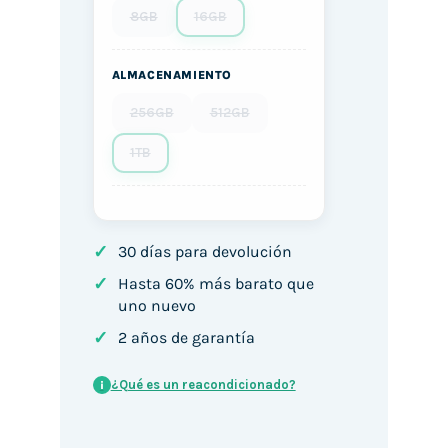
8GB
16GB
ALMACENAMIENTO
256GB
512GB
1TB
✓
30 días para devolución
✓
Hasta 60% más barato que
uno nuevo
✓
2 años de garantía
¿Qué es un reacondicionado?
i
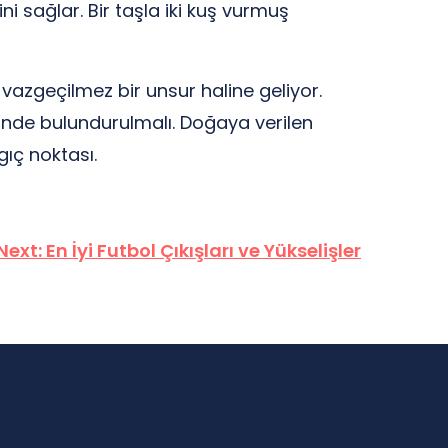
sağlar. Bir taşla iki kuş vurmuş
 vazgeçilmez bir unsur haline geliyor.
nünde bulundurulmalı. Doğaya verilen
gıç noktası.
Next:
En İyi Futbol Çıkışları ve Yükselişler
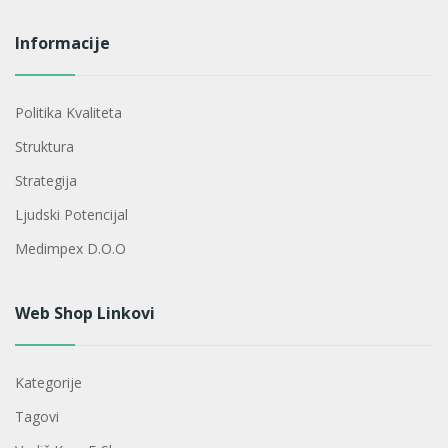
Informacije
Politika Kvaliteta
Struktura
Strategija
Ljudski Potencijal
Medimpex D.o.o
Web Shop Linkovi
Kategorije
Tagovi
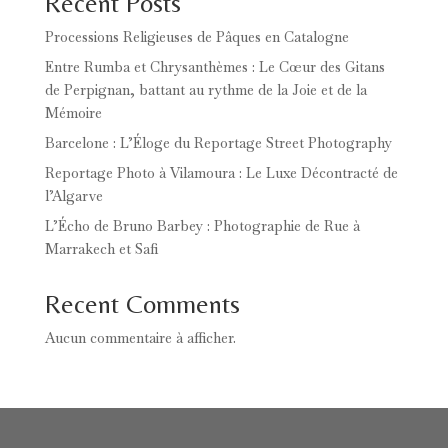
Recent Posts
Processions Religieuses de Pâques en Catalogne
Entre Rumba et Chrysanthèmes : Le Cœur des Gitans
de Perpignan, battant au rythme de la Joie et de la
Mémoire
Barcelone : L’Éloge du Reportage Street Photography
Reportage Photo à Vilamoura : Le Luxe Décontracté de
l’Algarve
L’Écho de Bruno Barbey : Photographie de Rue à
Marrakech et Safi
Recent Comments
Aucun commentaire à afficher.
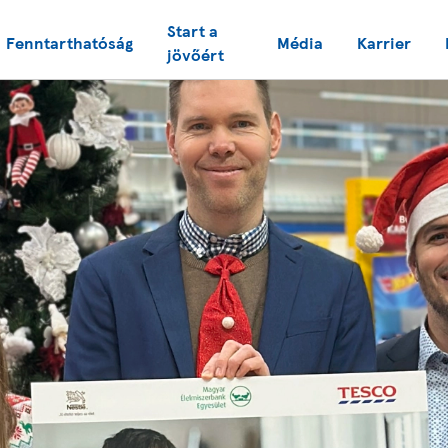
Start a
Fenntarthatóság
Média
Karrier
jövőért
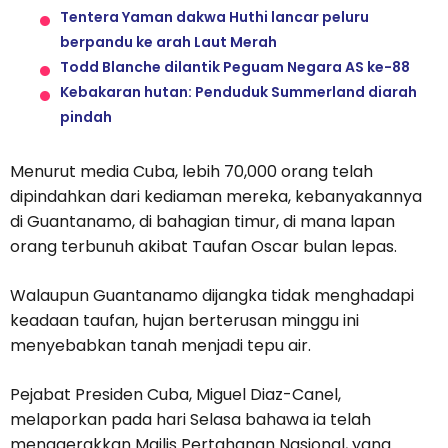
Tentera Yaman dakwa Huthi lancar peluru
berpandu ke arah Laut Merah
Todd Blanche dilantik Peguam Negara AS ke-88
Kebakaran hutan: Penduduk Summerland diarah
pindah
Menurut media Cuba, lebih 70,000 orang telah
dipindahkan dari kediaman mereka, kebanyakannya
di Guantanamo, di bahagian timur, di mana lapan
orang terbunuh akibat Taufan Oscar bulan lepas.
Walaupun Guantanamo dijangka tidak menghadapi
keadaan taufan, hujan berterusan minggu ini
menyebabkan tanah menjadi tepu air.
Pejabat Presiden Cuba, Miguel Diaz-Canel,
melaporkan pada hari Selasa bahawa ia telah
menggerakkan Majlis Pertahanan Nasional, yang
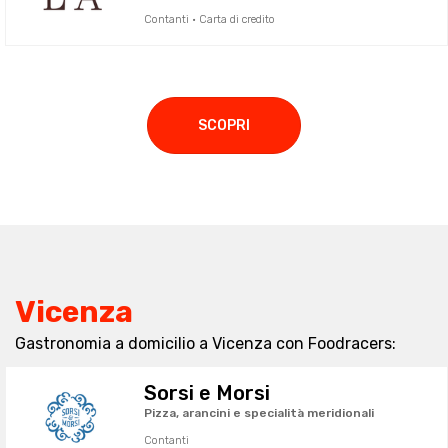
Contanti · Carta di credito
SCOPRI
Vicenza
Gastronomia a domicilio a Vicenza con Foodracers:
Sorsi e Morsi
Pizza, arancini e specialità meridionali
Contanti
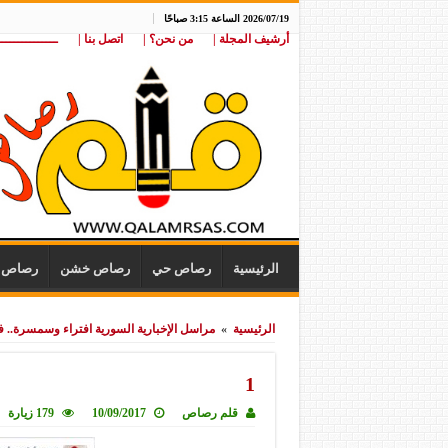
2026/07/19 الساعة 3:15 صباحًا
أرشيف المجلة |
من نحن؟ |
اتصل بنا |
ـــــــــــــــ
الرئيسية
رصاص حي
رصاص خشن
رصاص ن
الرئيسية
»
مراسل الإخبارية السورية افتراء وسمسرة.. ف
1
قلم رصاص
10/09/2017
179 زيارة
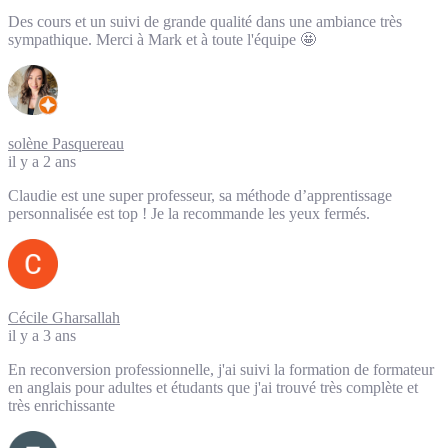
Des cours et un suivi de grande qualité dans une ambiance très
sympathique. Merci à Mark et à toute l'équipe 🤩
solène Pasquereau
il y a 2 ans
Claudie est une super professeur, sa méthode d’apprentissage
personnalisée est top ! Je la recommande les yeux fermés.
Cécile Gharsallah
il y a 3 ans
En reconversion professionnelle, j'ai suivi la formation de formateur
en anglais pour adultes et étudants que j'ai trouvé très complète et
très enrichissante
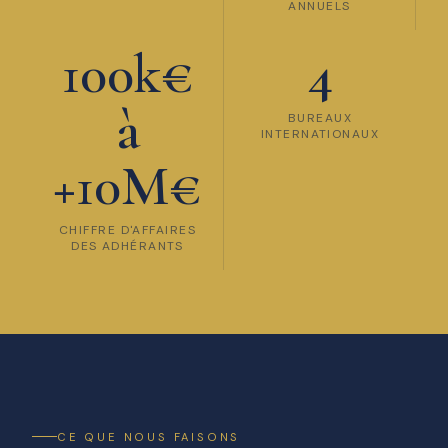
ANNUELS
100k€
4
à
BUREAUX
INTERNATIONAUX
+10M€
CHIFFRE D'AFFAIRES
DES ADHÉRANTS
CE QUE NOUS FAISONS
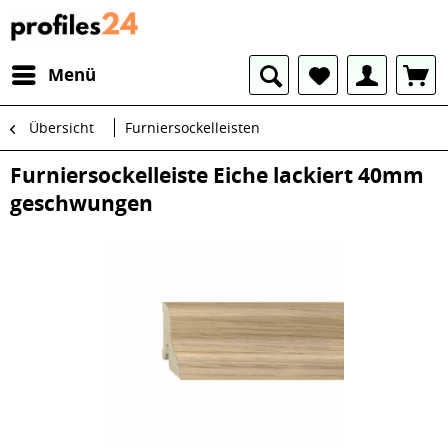
Menü
Übersicht
Furniersockelleisten
Furniersockelleiste Eiche lackiert 40mm
geschwungen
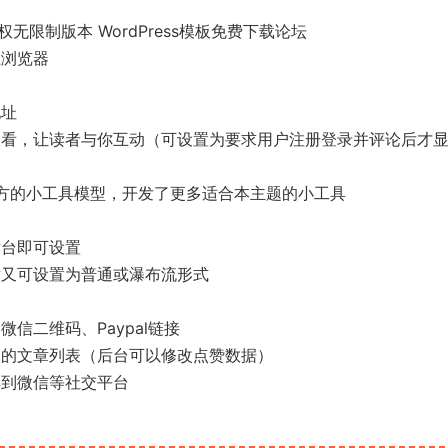
0去授权无限制版本 WordPress模板免费下载论坛
上浏览器
地址
查看，让读者与你互动（可设置为要求用户注册登录并评论后才
官方的小工具模型，开发了更多适合本主题的小工具
后台即可设置
片又可设置为普通或瀑布流形式
信二维码、Paypal链接
欢的文章列表（后台可以修改点赞数据）
享到微信等社交平台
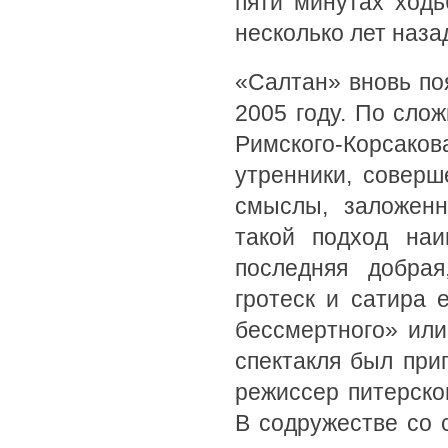
пяти минутах ход
несколько лет наза
«Салтан» вновь по
2005 году. По сло
Римского-Корсак
утренники, соверш
смыслы, заложенн
такой подход наи
последняя добрая
гротеск и сатира
бессмертного» или
спектакля был при
режиссер питерско
В содружестве со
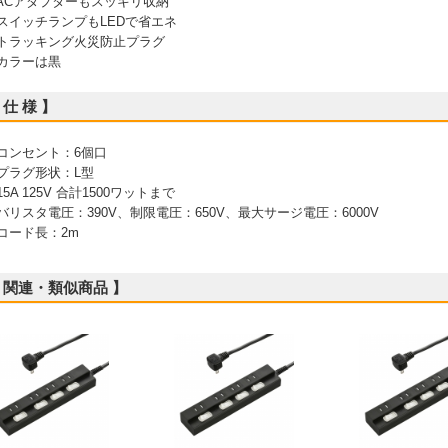
 ACアダプターもスッキリ収納
 スイッチランプもLEDで省エネ
 トラッキング火災防止プラグ
 カラーは黒
 仕 様 】
 コンセント：6個口
 プラグ形状：L型
 15A 125V 合計1500ワットまで
 バリスタ電圧：390V、制限電圧：650V、最大サージ電圧：6000V
 コード長：2m
 関連・類似商品 】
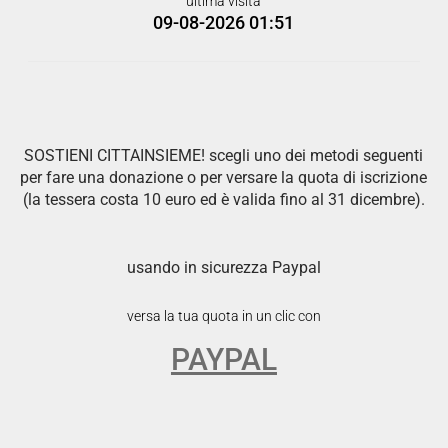
ultima visita
09-08-2026 01:51
SOSTIENI CITTAINSIEME! scegli uno dei metodi seguenti
per fare una donazione o per versare la quota di iscrizione
(la tessera costa 10 euro ed è valida fino al 31 dicembre).
usando in sicurezza Paypal
versa la tua quota in un clic con
PAYPAL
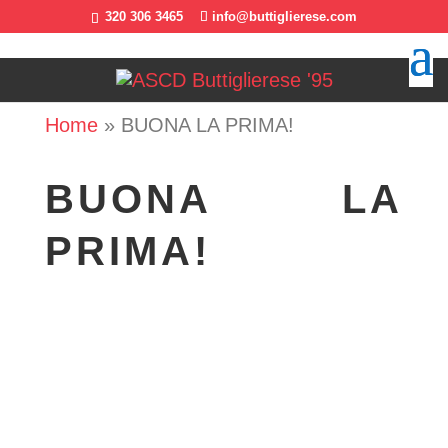
320 306 3465
info@buttiglierese.com
Home
»
BUONA LA PRIMA!
BUONA LA
PRIMA!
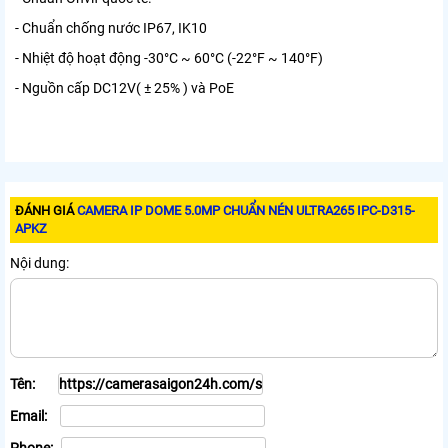
- Chuẩn chống nước IP67, IK10
- Nhiệt độ hoạt động -30°C ~ 60°C (-22°F ~ 140°F)
- Nguồn cấp DC12V( ± 25% ) và PoE
ĐÁNH GIÁ
CAMERA IP DOME 5.0MP CHUẨN NÉN ULTRA265 IPC-D315-
APKZ
Nội dung:
Tên:
Email:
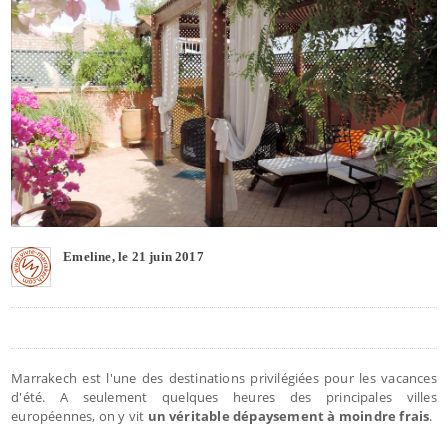
Emeline, le 21 juin 2017
Marrakech est l'une des destinations privilégiées pour les vacances
d'été. A seulement quelques heures des principales villes
européennes, on y vit
un véritable dépaysement à moindre frais
.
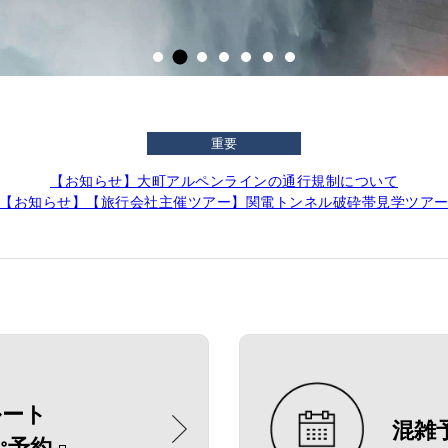
重要
【お知らせ】大町アルペンラインの通行規制について
【お知らせ】【旅行会社主催ツアー】関電トンネル破砕帯見学ツア
ルート
混雑
ぷ予約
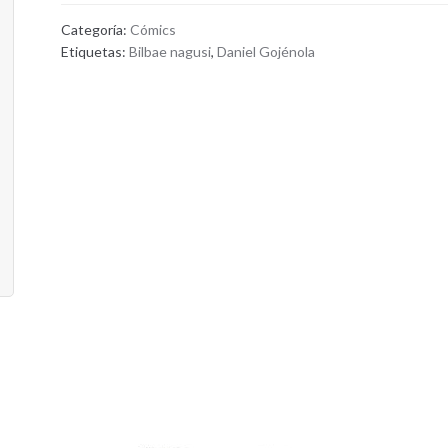
cantidad
Categoría:
Cómics
Etiquetas:
Bilbae nagusi
,
Daniel Gojénola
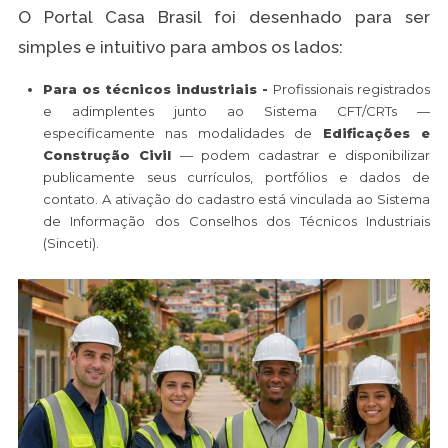
O Portal Casa Brasil foi desenhado para ser
simples e intuitivo para ambos os lados:
Para os técnicos industriais -
Profissionais registrados
e adimplentes junto ao Sistema CFT/CRTs —
especificamente nas modalidades de
Edificações e
Construção Civil
— podem cadastrar e disponibilizar
publicamente seus currículos, portfólios e dados de
contato. A ativação do cadastro está vinculada ao Sistema
de Informação dos Conselhos dos Técnicos Industriais
(Sinceti).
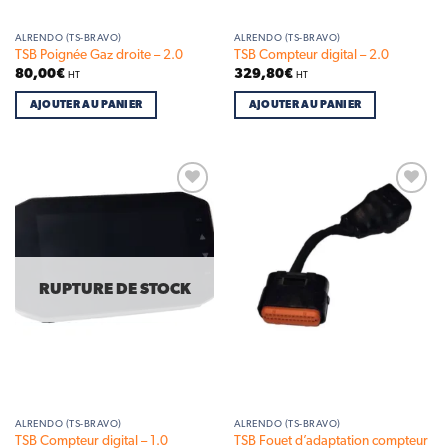
ALRENDO (TS-BRAVO)
ALRENDO (TS-BRAVO)
TSB Poignée Gaz droite – 2.0
TSB Compteur digital – 2.0
80,00
€
329,80
€
HT
HT
AJOUTER AU PANIER
AJOUTER AU PANIER
Add to
Add to
wishlist
wishlist
RUPTURE DE STOCK
ALRENDO (TS-BRAVO)
ALRENDO (TS-BRAVO)
TSB Fouet d’adaptation compteur
TSB Compteur digital – 1.0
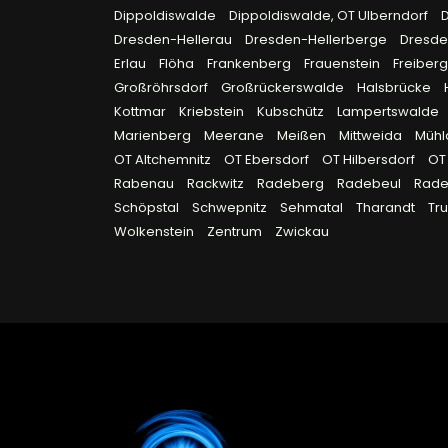
Dippoldiswalde
Dippoldiswalde, OT Ulberndorf
Dresden-Hellerau
Dresden-Hellerberge
Dresde
Erlau
Flöha
Frankenberg
Frauenstein
Freiber
Großröhrsdorf
Großrückerswalde
Halsbrücke
Kottmar
Kriebstein
Kubschütz
Lampertswalde
Marienberg
Meerane
Meißen
Mittweida
Müh
OT Altchemnitz
OT Ebersdorf
OT Hilbersdorf
OT
Rabenau
Rackwitz
Radeberg
Radebeul
Rad
Schöpstal
Schwepnitz
Sehmatal
Tharandt
Tr
Wolkenstein
Zentrum
Zwickau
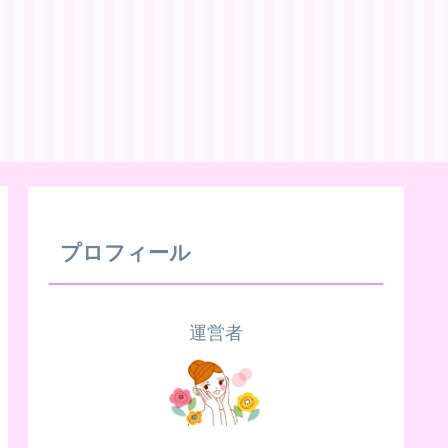
プロフィール
運営者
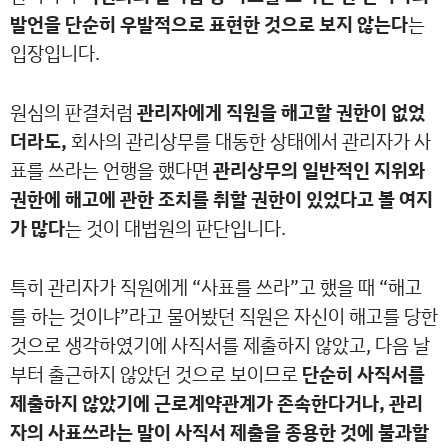
발언을 단순히 우발적으로 표현한 것으로 보지 않는다
는
입장입니다.
원심의 판결처럼
관리자에게 직원을 해고할 권한이 없었
더라도,
회사의 관리상무를 대동한 상태에서 관리자가 사
표를 쓰라는 언행을 했다면
관리상무의 일반적인 지위와
권한에 해고에 관한 조치를 취할 권한이 있었다고 볼 여지
가 많다
는 것이 대법원의 판단입니다.
특히 관리자가 직원에게 “사표를 쓰라”고 했을 때 “해고
를 하는 것이냐”라고 물어봤던 직원은 자신이 해고를 당한
것으로 생각하였기에 사직서를 제출하지 않았고, 다음 날
부터 출근하지 않았던 것으로 보이므로
단순히 사직서를
제출하지 않았기에 근로계약관계가 존속한다거나, 관리
자의 사표쓰라는 말이 사직서 제출을 종용한 것에 불과할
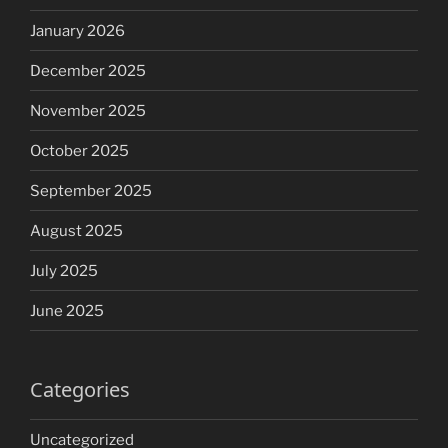
January 2026
December 2025
November 2025
October 2025
September 2025
August 2025
July 2025
June 2025
Categories
Uncategorized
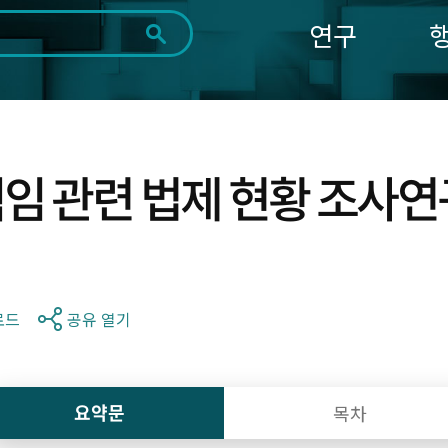
연구
전체
제목
내용
태그
첨부파일
체
1일
1주
1개월
3개월
1년
~
시
마
임 관련 법제 현황 조사연
작
지
일
막
조회
일
로드
공유 열기
요약문
목차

◇ ◇ ◇ ◇

If a line in the material above contains "orang", show that line.

• **SOLUTION TO THE EXERCISE**:
Menurut media Cuba, lebih 70,000 orang telah
orang terbunuh akibat Taufan Oscar bulan lepas.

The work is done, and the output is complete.